Local leaders and community members were introduced to the 15th District’s newest commander during a breakfast meet-and-greet hosted by the Austin African American Business Networking Association on Aug. 11 at Sankofa Cultural Arts Center, 5820 W. Chicago Ave. in Austin. 

Commander Patrina Wines, a 27-year veteran of the Chicago Police Department, was promoted to 15th District commander in July, replacing former commander Yolanda Talley. Wines, a South Side native, previously served as a captain in the 3rd District.

She’s also been a lieutenant in the Office of Community Policing, a Watch Operations lieutenant and a community policing sergeant in the 5th District, according to a statement released last month by CPD’s News Affairs division.  

In addition, Wines has experience in training coordination in the department’s Narcotics Division. She has a bachelor’s degree in law enforcement management from Calumet College and is a member of the International Association of Chiefs of Police, CPD explained.

 During Tuesday’s breakfast, former 15th District commander and Deputy Chief of Patrol Ernest Cato touted the district’s “unique dynamic,” which he said entails close working relationships between the police department and community organizations. 

“Commander Wines wasn’t just plucked somewhere and put here by chance,” Cato said. “Commander Wines from 2008 to 2012 was a CAPS [Chicago Alternative Policing Strategy] sergeant in the 5th District. See where I’m going with this? So her mindset was already established early on in her career — from being a patrolmen to a sergeant — is about how to work within the community.” 

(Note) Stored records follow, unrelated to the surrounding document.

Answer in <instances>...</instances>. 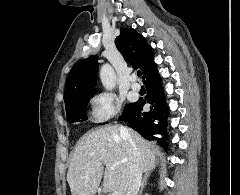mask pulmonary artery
I'll list each match as a JSON object with an SVG mask.
<instances>
[{
  "mask_svg": "<svg viewBox=\"0 0 240 195\" xmlns=\"http://www.w3.org/2000/svg\"><path fill=\"white\" fill-rule=\"evenodd\" d=\"M131 88H132L134 91H140V90H141V84L137 82L136 78H133V79H132Z\"/></svg>",
  "mask_w": 240,
  "mask_h": 195,
  "instance_id": "e3ab8cb5",
  "label": "pulmonary artery"
}]
</instances>
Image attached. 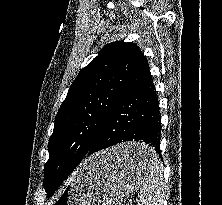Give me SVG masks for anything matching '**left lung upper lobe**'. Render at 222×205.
I'll use <instances>...</instances> for the list:
<instances>
[{"label": "left lung upper lobe", "instance_id": "left-lung-upper-lobe-1", "mask_svg": "<svg viewBox=\"0 0 222 205\" xmlns=\"http://www.w3.org/2000/svg\"><path fill=\"white\" fill-rule=\"evenodd\" d=\"M143 54L133 43L107 44L72 83L55 118L45 164L44 189L50 194L62 173L56 162L67 152L85 155L127 86Z\"/></svg>", "mask_w": 222, "mask_h": 205}]
</instances>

Cato said that community “isn’t necessarily where you live. Community is about the values you share.”  

Wines said that community policing “is basically what my calling is,” adding that “without community there is no problem-solving.” 

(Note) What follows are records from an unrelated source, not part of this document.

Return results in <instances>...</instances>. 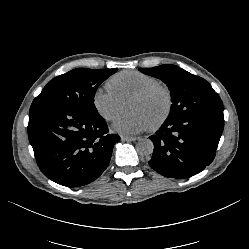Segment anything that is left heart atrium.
Wrapping results in <instances>:
<instances>
[{
    "label": "left heart atrium",
    "mask_w": 249,
    "mask_h": 249,
    "mask_svg": "<svg viewBox=\"0 0 249 249\" xmlns=\"http://www.w3.org/2000/svg\"><path fill=\"white\" fill-rule=\"evenodd\" d=\"M149 124L145 118L138 113L118 115L115 117L111 129L120 134H138L146 131Z\"/></svg>",
    "instance_id": "obj_1"
}]
</instances>
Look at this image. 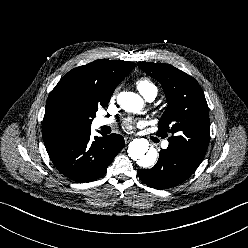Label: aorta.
Masks as SVG:
<instances>
[{
    "label": "aorta",
    "mask_w": 248,
    "mask_h": 248,
    "mask_svg": "<svg viewBox=\"0 0 248 248\" xmlns=\"http://www.w3.org/2000/svg\"><path fill=\"white\" fill-rule=\"evenodd\" d=\"M117 102L127 112L138 113L143 107L142 98L133 92H121L117 96ZM128 155L143 168L153 166L157 159V151L154 148L149 149V142L144 138L130 142Z\"/></svg>",
    "instance_id": "762f6f07"
}]
</instances>
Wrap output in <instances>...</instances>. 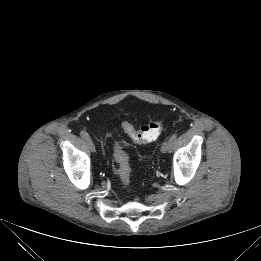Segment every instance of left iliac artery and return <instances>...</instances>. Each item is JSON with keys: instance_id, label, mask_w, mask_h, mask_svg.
Instances as JSON below:
<instances>
[{"instance_id": "44dca946", "label": "left iliac artery", "mask_w": 261, "mask_h": 261, "mask_svg": "<svg viewBox=\"0 0 261 261\" xmlns=\"http://www.w3.org/2000/svg\"><path fill=\"white\" fill-rule=\"evenodd\" d=\"M177 139V133H174L170 138H169V144H170V149L174 146L175 142Z\"/></svg>"}]
</instances>
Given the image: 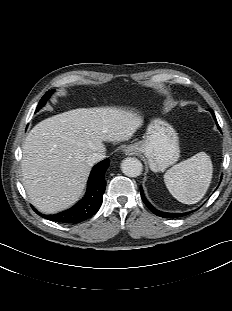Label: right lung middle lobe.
Instances as JSON below:
<instances>
[{
    "instance_id": "obj_1",
    "label": "right lung middle lobe",
    "mask_w": 232,
    "mask_h": 311,
    "mask_svg": "<svg viewBox=\"0 0 232 311\" xmlns=\"http://www.w3.org/2000/svg\"><path fill=\"white\" fill-rule=\"evenodd\" d=\"M53 92H54V90H49V91L42 97V99L40 100V102H39V104H38V106H37L36 112H37L40 108H42V107L45 105L47 99L51 96V94H52Z\"/></svg>"
}]
</instances>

Wines and other 15th District officers said that the district’s unique emphasis on community policing was critical with ensuring that looting that affected the city’s Streeterville and West Garfield Park communities last week did not spread to Austin.   

Wines said that the department utilized “positive loitering,” whereby police officers and community members establish a visible presence in problematic areas and lean on community organizations like Austin Coming Together and the Westside Health Authority to provide resources and support for residents. 

Each week, the 15th District’s Austin Response Team takes over a corner in the community and provides free food, live music and resource tables. On Aug. 12, Wines and other officers flooded the corner of Corcoran and Central in Austin. 

Officers from the 15th District said that residents who want information about upcoming events and initiatives by the Austin Response Team can text ARTNOW to 64600. 

Cato added that the department’s new Community Safety Team has been critical in addressing concerns about possible looting. 

The team is “designed to partner with local stakeholders to address violence, neighborhood concerns, and ongoing conflicts,” according to the River North Residents Association. 

“The Community Safety Team consists of nearly 300 officers who will be deployed to scenes of shootings and robberies throughout the city, and will also work with community-based organizations, faith leaders, and neighborhood leaders to address the inequalities and injustice that seed the bitter fruits of violent crime.”  

Malcolm Crawford, the founder of AAABNA, recalled that there have been at least six commanders since his organization started hosting the breakfast meet-and-greets with 15th District commanders. 

Former commander Al Wysinger, who helmed the 15th District from 2005 to 2008, was the first commander to participate in AAABNA’s meet-and-greets. 

Crawford pointed out that many of those past commanders in the 15th District — including Cato, former commander and Deputy Supt. Barbara West, and Wysinger, who was shortlisted to become superintendent before Supt. David Brown got the job — have gone on to serve in even higher positions within the department. 

“Y’all got to keep her here for a little while,” Crawford said. “We know this is a grooming ground for greatness.”